Down two companionways, beneath the automobile deck—covered not only with cars but also with a half a dozen tractor-trailers cutting days off a trip around the lake—we enter the engine room. The engines are encased in whitepainted steel housings, so you don’t see much of their workings until you peer through the Plexiglas windows at their bases and see their huge cranks turning a fifteen-inch-wide shaft at a stately 95 rpm.
They are 3,500-hp Steeple Compound Unaflow engines, made by the Skinner Engine Company, of Erie, Pennsylvania. Each looks like a row of four steeples, narrower at the top because each of the four vertical pistons has a high-pressure cylinder head near there that pushes upward and a larger lower-pressure cylinder head below that pushes the same piston rod back downward. They make a clean rhythmic sound.
Hawley points out the chief engineer, Bill Kulka, a bearded man in coveralls conversing with his fireman. He is much too busy to talk right now, so after a glance at the four big boilers that burn 50 tons of coal a day to keep up 450 pounds of steam, we head up to the forward pilothouse (the Badger has pilothouses both front and back). There, high above the water, all is darkness and silence. A watchman scans the rainy distance through binoculars; the wheelsman watches his course setting on the brass-housed magnetic compass in front of him and his rudder angle on the repeater overhead. Nothing looks modern except a radar set and globalpositioning equipment off to one side. At the captain’s right and left are Chadburn marine telegraphs for sending orders to the engine room, their dials indicating ahead and astern speeds from full to slow as well as stop and stand by.
When after a while we head back down from the pilothouse—the sixty-mile crossing takes four hours—we find the chief engineer happy to chat. “I came out of the Navy in ‘81,” Kulka tells me, “and went and got a business degree.
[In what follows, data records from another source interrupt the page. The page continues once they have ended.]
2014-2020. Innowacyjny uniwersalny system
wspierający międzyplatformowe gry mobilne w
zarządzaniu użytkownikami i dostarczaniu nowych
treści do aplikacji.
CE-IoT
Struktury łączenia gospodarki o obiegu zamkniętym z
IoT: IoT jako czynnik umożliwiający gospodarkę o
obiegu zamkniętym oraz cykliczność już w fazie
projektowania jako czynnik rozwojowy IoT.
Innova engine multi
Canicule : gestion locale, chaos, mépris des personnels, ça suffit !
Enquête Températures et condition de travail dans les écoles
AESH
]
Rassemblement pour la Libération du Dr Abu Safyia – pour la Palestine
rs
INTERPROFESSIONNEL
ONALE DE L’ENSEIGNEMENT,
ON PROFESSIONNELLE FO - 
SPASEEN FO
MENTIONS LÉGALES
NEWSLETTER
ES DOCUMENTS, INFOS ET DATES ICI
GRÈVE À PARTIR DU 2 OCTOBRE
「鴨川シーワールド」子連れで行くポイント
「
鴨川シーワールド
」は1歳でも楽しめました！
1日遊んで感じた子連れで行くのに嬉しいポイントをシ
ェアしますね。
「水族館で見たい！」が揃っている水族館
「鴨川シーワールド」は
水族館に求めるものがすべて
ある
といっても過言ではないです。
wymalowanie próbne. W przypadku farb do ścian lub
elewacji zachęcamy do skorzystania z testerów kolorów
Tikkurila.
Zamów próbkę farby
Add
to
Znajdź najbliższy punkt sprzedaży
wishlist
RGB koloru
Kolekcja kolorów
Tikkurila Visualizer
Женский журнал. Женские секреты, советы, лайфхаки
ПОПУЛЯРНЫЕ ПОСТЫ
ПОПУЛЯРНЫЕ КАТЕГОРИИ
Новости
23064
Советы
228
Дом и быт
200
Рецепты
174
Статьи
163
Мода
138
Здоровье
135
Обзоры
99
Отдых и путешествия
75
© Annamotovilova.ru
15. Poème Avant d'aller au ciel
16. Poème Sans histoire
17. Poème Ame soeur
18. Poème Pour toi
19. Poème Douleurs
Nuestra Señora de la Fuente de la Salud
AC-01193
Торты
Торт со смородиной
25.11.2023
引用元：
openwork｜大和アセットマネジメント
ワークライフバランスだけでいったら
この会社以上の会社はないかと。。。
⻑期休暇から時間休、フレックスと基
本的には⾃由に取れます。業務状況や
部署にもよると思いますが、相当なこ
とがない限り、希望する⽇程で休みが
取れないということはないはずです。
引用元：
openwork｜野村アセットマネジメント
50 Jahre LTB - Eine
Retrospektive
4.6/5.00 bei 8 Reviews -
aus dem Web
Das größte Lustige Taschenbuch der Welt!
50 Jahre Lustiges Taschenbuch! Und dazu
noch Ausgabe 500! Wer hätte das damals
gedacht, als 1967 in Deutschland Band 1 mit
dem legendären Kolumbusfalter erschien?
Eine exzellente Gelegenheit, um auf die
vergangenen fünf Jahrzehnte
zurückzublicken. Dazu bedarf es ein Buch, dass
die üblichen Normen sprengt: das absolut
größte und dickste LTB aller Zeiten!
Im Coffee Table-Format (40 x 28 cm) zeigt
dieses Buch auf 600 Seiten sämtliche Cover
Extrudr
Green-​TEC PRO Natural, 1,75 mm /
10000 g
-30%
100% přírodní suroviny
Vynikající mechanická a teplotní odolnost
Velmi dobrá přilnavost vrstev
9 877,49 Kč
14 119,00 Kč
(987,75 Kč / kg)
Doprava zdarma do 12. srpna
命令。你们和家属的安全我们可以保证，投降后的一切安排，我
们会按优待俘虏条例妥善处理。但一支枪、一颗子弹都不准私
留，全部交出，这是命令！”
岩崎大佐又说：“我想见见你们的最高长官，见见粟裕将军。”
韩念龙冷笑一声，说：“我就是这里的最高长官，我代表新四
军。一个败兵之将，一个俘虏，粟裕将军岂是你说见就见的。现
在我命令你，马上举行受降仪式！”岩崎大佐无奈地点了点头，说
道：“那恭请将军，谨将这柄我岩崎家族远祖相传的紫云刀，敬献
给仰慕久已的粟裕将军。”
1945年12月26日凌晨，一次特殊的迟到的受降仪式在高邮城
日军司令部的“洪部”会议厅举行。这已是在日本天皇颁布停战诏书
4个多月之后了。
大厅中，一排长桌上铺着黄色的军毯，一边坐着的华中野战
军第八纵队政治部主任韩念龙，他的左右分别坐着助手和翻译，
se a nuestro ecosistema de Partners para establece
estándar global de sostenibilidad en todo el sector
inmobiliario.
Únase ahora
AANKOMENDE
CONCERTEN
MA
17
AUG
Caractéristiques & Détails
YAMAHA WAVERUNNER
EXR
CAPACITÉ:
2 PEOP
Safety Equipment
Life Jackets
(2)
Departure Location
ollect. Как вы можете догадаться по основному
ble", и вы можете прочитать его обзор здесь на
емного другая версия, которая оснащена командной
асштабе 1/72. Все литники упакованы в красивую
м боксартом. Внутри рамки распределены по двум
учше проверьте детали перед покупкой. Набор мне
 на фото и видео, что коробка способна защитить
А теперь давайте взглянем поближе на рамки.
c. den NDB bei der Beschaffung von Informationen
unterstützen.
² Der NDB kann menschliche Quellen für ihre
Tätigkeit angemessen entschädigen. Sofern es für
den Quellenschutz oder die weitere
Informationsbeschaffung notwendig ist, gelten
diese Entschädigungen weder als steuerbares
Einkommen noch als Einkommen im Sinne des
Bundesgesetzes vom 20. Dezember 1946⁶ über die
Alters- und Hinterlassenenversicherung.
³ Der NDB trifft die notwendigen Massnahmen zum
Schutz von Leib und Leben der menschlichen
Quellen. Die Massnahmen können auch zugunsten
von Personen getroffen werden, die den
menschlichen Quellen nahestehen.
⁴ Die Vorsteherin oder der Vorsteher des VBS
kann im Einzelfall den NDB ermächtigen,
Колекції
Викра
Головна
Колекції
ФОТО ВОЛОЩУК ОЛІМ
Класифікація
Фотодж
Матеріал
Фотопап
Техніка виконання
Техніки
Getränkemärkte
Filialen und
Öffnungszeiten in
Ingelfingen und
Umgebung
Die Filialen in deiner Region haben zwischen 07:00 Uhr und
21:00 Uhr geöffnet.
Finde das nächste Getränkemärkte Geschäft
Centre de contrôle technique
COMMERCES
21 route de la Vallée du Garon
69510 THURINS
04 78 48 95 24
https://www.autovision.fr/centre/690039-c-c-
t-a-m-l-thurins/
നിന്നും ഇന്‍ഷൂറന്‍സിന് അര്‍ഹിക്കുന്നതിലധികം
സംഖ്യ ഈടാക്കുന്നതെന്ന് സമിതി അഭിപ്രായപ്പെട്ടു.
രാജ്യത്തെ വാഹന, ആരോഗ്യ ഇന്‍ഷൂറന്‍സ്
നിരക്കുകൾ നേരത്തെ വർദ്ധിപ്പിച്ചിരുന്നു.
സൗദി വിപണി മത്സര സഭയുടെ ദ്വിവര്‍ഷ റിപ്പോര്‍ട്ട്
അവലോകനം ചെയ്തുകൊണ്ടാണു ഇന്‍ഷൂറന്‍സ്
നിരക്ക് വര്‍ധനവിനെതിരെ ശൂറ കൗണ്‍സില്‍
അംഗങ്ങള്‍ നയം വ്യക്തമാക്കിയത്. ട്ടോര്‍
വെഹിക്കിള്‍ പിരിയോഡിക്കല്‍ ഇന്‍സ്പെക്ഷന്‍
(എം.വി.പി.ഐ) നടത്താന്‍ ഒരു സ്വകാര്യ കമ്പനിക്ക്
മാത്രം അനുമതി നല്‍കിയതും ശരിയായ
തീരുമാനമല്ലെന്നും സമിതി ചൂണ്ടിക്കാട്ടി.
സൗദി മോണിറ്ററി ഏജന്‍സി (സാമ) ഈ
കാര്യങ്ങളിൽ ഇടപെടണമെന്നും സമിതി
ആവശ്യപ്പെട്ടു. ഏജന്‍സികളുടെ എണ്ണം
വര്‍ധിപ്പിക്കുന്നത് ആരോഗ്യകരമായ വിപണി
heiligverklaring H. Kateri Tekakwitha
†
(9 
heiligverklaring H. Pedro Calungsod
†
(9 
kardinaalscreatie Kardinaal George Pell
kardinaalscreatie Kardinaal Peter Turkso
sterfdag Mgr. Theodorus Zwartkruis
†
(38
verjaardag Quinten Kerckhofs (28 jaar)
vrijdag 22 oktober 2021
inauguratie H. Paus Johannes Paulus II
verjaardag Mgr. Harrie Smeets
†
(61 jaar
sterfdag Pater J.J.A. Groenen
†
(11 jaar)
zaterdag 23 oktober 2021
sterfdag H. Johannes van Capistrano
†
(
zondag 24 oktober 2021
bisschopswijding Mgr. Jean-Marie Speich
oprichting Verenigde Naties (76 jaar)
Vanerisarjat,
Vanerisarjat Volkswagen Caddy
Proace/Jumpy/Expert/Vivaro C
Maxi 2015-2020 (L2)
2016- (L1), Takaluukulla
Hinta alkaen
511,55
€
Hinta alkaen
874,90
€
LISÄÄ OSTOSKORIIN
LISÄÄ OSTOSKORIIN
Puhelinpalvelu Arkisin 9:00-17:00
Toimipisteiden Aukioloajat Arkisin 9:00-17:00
But I guess I wanted to be out on the water.
“Everyone who really knows how to work on these engines is dead, so it’s a good thing how they really don’t screw up,” he says. “Our four boilers have 1,200 tubes apiece, and they need a lot of attention, but as for the engines themselves, nothing has changed except for four little indicators. And they can reverse so quick you can’t even see it. You just use two levers to control the start and stop of the steam admission. Come take a look at how easy they run when we’re bringing her into port.”
An hour or so later I do. In the engine room an oiler stands between the engines, watching a panel of steam-pressure gauges overhead and two Chadburns on either side, one for each engine from each pilothouse. At the sound of a bell a black marker moves on one of the Chadburns to show that the captain has indicated a change from full to half ahead on the starboard engine. The oiler lines up a brass marker on the Chadburn with the black one, the chief engineer swings a valve cutoff lever on the side of the engine housing, and the engine slows. When soon thereafter the chief engineer cuts the steam completely, the engine falls silent and the overhead pressure gauge drops to zero in less than two seconds. A moment later the captain has signaled half-steam astern, and the engine starts in reverse as quickly and smoothly as it stopped. A minute or two more of this, and we are in harbor, and the cars that boarded in Ludington, Michigan, begin rolling off in Manitowoc, Wisconsin.
“You see,” Kulka says to me, “we’re like good old boys who keep their cars and trucks going for forty or fifty years. Except their 350 Chevy has a 3½-inch stroke. These things have a 26-inch stroke.”